Researchers at The University of Manchester showed a dramatic decrease in friction when water is passed through nanoscale capillaries made of graphene, whereas those with hexagonal boron nitride—which has a similar surface topography and crystal structure as graphene—display high friction.

New family of atomic-thin electride materials discovered

An international team of researchers found that when the MXene Sc2CO2 is structured into a hexagonal phase, it results in a new family of electrides, i.e., materials in which electrons occupy a space usually reserved for atoms or ions instead of orbiting the nucleus of an atom or ion.


A new kind of self-healing concrete

Researchers at Worcester Polytechnic Institute developed a form of concrete that will fix its own cracks using an enzyme found in red blood cells that automatically reacts with atmospheric carbon dioxide to create calcium carbonate crystals.

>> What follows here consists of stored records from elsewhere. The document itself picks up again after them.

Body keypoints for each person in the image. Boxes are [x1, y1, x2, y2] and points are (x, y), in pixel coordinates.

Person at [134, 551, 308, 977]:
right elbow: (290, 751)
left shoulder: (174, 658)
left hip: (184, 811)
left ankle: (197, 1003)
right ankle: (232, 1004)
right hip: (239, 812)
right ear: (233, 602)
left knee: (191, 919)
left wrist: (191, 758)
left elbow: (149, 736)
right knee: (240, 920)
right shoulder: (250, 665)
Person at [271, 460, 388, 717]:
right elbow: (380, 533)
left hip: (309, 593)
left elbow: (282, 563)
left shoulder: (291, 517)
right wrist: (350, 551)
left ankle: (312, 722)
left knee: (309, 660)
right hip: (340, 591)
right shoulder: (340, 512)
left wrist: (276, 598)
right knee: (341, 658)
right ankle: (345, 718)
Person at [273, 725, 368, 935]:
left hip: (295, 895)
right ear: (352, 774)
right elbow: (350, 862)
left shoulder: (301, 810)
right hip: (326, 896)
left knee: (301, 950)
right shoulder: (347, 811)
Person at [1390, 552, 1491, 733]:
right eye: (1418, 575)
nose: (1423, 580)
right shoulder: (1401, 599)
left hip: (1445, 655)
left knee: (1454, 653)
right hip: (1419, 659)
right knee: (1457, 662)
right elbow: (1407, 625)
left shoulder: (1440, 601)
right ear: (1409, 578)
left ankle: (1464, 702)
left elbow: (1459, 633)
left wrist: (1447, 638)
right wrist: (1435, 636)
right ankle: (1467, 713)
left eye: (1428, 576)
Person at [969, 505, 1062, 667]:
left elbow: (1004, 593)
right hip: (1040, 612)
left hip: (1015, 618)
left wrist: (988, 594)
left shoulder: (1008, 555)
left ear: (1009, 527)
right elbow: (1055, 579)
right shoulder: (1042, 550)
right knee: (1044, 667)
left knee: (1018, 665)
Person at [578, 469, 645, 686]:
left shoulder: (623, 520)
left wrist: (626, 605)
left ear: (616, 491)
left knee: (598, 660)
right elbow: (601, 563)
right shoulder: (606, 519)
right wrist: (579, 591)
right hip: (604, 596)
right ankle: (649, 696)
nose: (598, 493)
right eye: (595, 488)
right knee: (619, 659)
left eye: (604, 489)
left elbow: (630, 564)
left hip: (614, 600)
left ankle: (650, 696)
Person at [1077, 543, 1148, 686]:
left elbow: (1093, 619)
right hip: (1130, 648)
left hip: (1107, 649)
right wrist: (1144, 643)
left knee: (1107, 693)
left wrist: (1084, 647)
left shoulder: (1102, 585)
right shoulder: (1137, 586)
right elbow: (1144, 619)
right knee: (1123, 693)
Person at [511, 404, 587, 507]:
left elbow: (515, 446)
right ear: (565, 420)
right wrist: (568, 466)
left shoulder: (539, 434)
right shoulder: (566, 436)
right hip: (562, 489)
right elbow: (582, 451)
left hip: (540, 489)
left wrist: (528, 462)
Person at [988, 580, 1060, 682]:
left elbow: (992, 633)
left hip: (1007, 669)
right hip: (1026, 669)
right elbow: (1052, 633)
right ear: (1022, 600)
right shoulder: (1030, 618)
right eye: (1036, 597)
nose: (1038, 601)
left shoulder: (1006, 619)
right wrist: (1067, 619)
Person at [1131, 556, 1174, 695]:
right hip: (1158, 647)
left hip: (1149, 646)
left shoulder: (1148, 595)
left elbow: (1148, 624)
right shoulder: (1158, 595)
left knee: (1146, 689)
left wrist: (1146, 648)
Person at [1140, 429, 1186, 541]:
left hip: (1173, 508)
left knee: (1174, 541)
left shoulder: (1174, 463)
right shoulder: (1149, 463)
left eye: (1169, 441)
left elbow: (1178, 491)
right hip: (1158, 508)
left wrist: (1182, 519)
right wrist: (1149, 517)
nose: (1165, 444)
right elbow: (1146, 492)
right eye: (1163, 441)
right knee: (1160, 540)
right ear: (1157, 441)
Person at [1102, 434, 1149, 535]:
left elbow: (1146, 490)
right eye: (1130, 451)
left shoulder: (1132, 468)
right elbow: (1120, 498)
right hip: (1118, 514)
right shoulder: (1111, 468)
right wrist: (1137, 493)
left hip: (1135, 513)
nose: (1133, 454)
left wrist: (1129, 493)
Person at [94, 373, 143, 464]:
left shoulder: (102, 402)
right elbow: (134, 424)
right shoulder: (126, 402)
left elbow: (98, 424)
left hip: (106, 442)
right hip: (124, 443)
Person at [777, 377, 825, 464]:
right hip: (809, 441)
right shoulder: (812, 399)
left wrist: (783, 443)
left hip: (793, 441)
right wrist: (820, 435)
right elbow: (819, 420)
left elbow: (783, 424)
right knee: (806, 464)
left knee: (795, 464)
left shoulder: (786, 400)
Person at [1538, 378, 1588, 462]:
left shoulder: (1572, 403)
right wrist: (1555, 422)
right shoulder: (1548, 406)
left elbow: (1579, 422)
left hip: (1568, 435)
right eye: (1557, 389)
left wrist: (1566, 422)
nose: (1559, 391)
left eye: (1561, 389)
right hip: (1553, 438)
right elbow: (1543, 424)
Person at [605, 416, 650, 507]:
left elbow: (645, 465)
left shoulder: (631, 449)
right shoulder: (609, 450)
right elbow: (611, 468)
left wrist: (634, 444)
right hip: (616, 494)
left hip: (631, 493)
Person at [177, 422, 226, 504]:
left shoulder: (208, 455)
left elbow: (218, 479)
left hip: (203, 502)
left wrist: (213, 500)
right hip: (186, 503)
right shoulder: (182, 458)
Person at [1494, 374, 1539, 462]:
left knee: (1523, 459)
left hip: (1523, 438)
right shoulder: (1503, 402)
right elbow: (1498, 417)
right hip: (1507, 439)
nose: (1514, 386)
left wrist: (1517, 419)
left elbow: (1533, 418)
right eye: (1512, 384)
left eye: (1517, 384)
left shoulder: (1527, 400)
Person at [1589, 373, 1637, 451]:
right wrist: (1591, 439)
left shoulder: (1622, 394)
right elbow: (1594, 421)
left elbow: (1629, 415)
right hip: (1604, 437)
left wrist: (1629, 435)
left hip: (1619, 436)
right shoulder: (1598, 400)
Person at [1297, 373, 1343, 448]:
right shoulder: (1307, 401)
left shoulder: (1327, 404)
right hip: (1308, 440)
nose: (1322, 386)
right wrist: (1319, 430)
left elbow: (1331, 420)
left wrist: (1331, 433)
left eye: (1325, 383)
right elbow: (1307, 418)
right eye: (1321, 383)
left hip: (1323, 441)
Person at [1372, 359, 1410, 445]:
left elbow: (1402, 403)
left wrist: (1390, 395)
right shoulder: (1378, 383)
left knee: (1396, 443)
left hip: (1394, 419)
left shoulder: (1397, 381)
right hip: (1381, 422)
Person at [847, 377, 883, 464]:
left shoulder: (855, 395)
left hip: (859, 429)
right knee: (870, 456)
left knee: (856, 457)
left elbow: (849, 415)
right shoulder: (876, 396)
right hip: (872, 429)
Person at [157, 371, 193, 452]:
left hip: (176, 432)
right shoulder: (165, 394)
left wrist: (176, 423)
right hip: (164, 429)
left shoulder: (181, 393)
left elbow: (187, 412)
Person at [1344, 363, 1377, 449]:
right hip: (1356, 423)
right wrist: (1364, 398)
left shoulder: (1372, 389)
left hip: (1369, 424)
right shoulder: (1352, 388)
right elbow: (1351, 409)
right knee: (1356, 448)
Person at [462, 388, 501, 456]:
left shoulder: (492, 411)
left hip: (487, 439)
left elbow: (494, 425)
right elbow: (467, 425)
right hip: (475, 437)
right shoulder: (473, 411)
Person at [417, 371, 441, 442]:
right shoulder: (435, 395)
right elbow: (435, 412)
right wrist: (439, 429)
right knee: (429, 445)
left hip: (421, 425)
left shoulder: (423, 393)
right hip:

Researchers develop tool to aid in development, efficiency of hydrogen-powered cars

Researchers at the University of Colorado Boulder are developing new computational tools and models needed to better understand and manage the conversion process of hydrogen and oxygen safely into water for hydrogen-powered cars. The tools described in the paper can also be applied to other catalyst and electrocatalyst interfaces.


How catalysts age

Researchers at Paul Scherrer Institute, ETH Zurich, and the Swiss company Clariant AG developed a new tomography method with which they can measure chemical properties inside catalyst materials in 3D extremely precisely and faster than before.

Research paves way for next-generation of crystalline material screening devices

University of Illinois Chicago researchers developed a novel continuous-flow microfluidic device that may help scientists and pharmaceutical companies more effectively study drug compounds and their crystalline shapes and structures, which are key components for drug stability.

Machine learning speeds up simulations in materials science

Researchers from Karlsruhe Institute of Technology, University of Göttingen, and University of Toronto wrote an overview of the basic principles of machine learning used for simulations in materials sciences, including data acquisition and active learning methods.

Researchers tame silicon to interact with light for next-generation microelectronics

Researchers led by Skolkovo Institute of Science and Technology found a way to increase photoluminescence in silicon by using germanium quantum dots and a specially designed photonic crystal.

BioASQ for the win: Inside the healthiest competition you’ve never heard of

An article on the Scholarly Kitchen takes a look at BioASQ, an intensive, months-long international AI competition with the goal to generate open source AI systems that help advance medical progress.